TEKSTFRAGMENT —

Die vreugde in God leert je ook liefhebben. Liefde, zo laat Piper zien, is het overstromen van je vreugde in God om er ook anderen in te laten delen, om zo in hun behoeften te voorzien. En als anderen dan gaan delen in die vreugde in God, dan word je er zelf ook weer blij van. Zo wordt je eigen vreugde dus groter terwijl je je geeft aan anderen. Die vreugde in God heb je trouwens ook hard nodig. Want echte liefde vraagt heel veel van je. Die prijs kun je alleen maar opbrengen als de vreugde van God je in beweging zet.

GEGEVENSFRAGMENT —

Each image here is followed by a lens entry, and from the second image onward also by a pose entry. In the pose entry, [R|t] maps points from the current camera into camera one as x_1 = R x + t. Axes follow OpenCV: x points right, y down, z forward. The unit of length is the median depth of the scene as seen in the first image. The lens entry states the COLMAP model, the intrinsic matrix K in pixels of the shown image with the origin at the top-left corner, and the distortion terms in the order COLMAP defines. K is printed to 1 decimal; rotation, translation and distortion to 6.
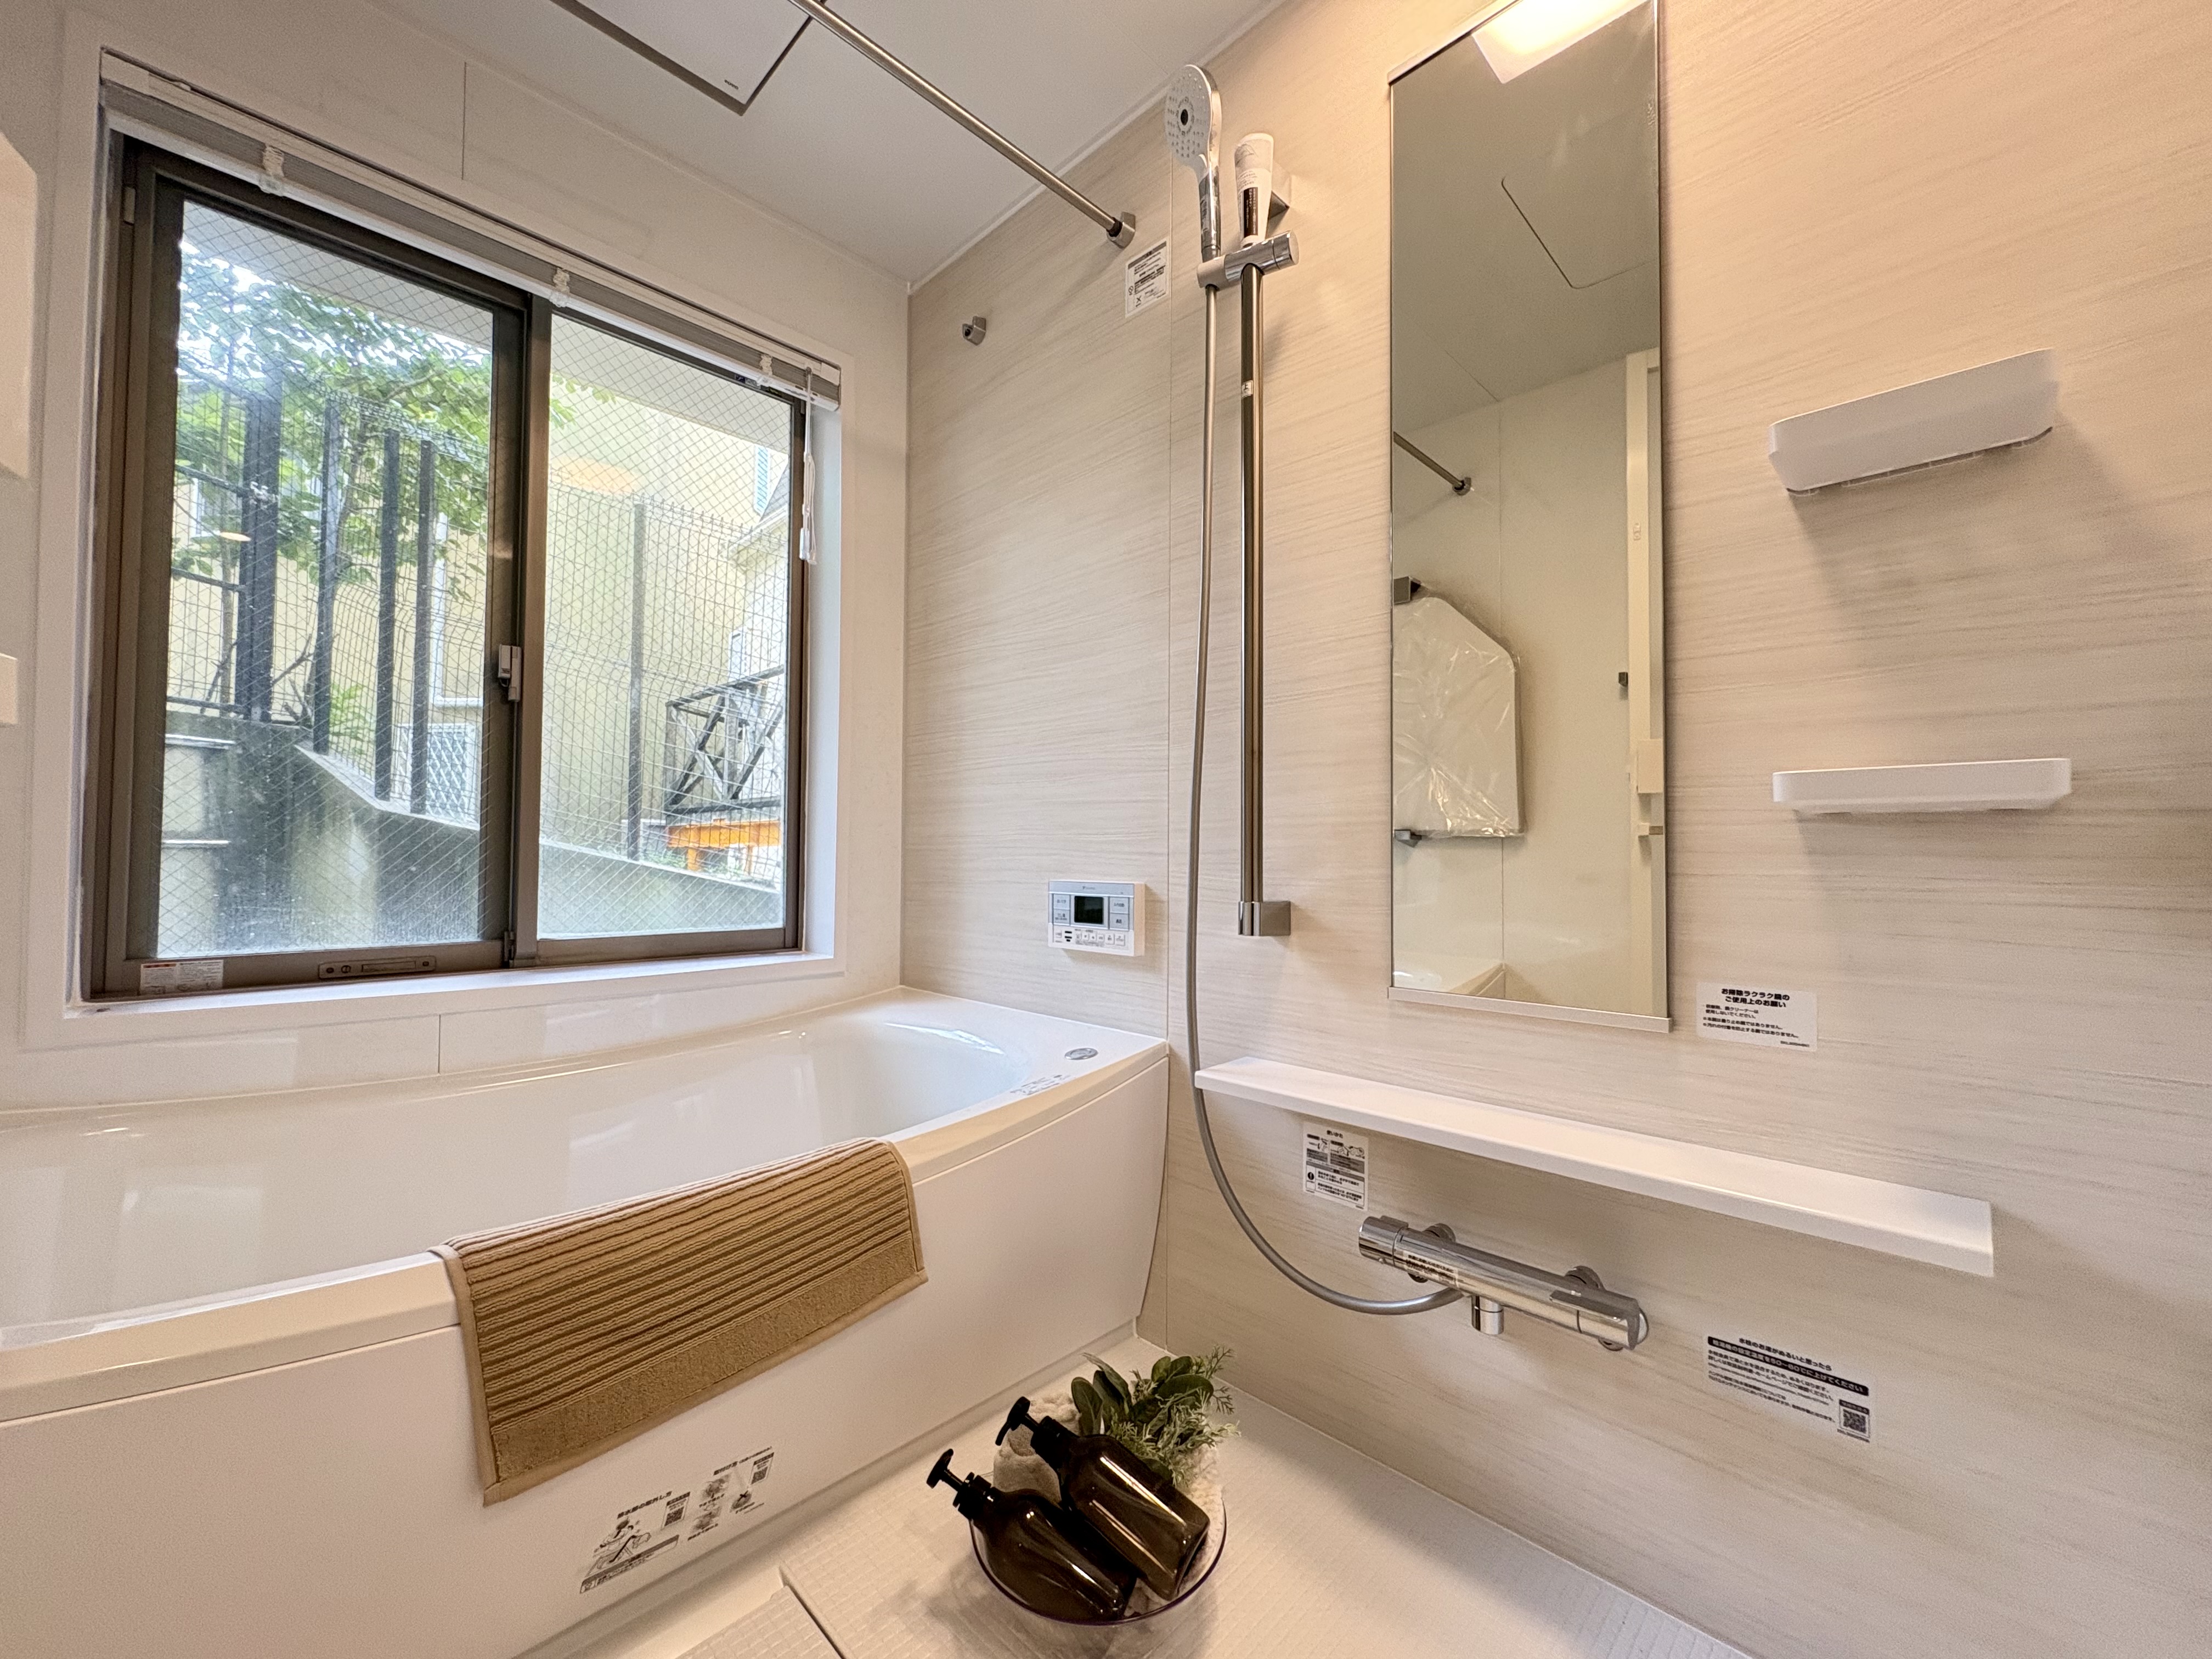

WERKWIJZE —
Schrijf de tekst over vreugde in God en liefde voor anderen verder, te beginnen na de laatste zin.

JOUW ANTWOORD —
Elke zondag feest
Ten slotte nog een derde voorbeeld. Christenhedonisme werpt ook helder licht op de betekenis van de kerkdienst. Soms wordt wel gezegd: je komt niet naar de kerk om te ontvangen, je komt om God wat te geven. Als je let op het gevaar van consumentisme (God of de kerk als een product waar wij wat aan moeten beleven), dan is zo’n opmerking wel te begrijpen. Toch is het niet waar. Piper schrijft:

“Mensen behóren naar de eredienst te komen om te ontvangen. Ze moeten juist komen met een honger naar God, en met Psalm 42 op de lippen: ‘Zoals een hert schreeuwt naar de waterstromen, zo schreeuwt mijn ziel tot U, o God!’ God zal zeer geëerd worden als mensen beseffen dat zij van honger en dorst omkomen, tenzij God de hunne is. En dat is mijn taak, als predikant, om een feestmaal voor hen aan te richten. Ik moet vanuit de Schrift laten zien waar ze werkelijk naar hunkeren – naar God – en hen vervolgens voeden tot ze verzadigd zijn. Dat is aanbidding!”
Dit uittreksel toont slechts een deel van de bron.